TASK MATERIAL:
_ _ _ _ _ _ _
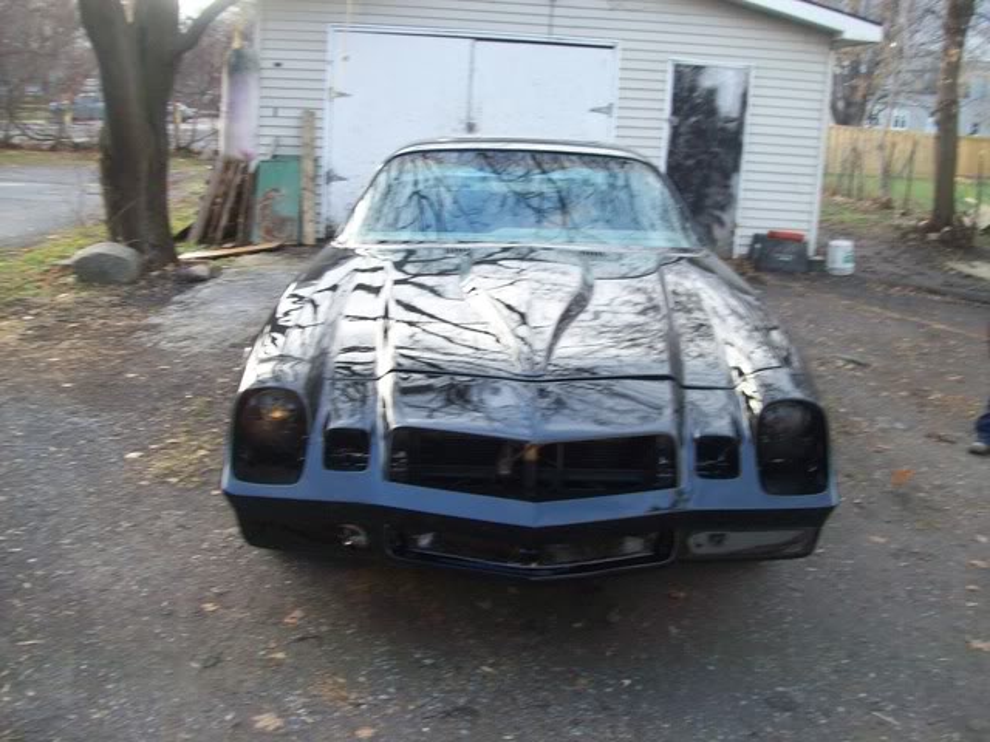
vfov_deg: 39.7
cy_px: 371
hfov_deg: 51.4
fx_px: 1030
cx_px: 495
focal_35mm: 36
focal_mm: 6
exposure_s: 1/76
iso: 80
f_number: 2.7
_ _ _ _ _ _ _
YOUR GOAL: Your answer must be the lines from the one holding "hfov_deg: 51.4" to the end of the listing above, exactly as written and nothing else.

RESULT OF THIS TASK:
hfov_deg: 51.4
fx_px: 1030
cx_px: 495
focal_35mm: 36
focal_mm: 6
exposure_s: 1/76
iso: 80
f_number: 2.7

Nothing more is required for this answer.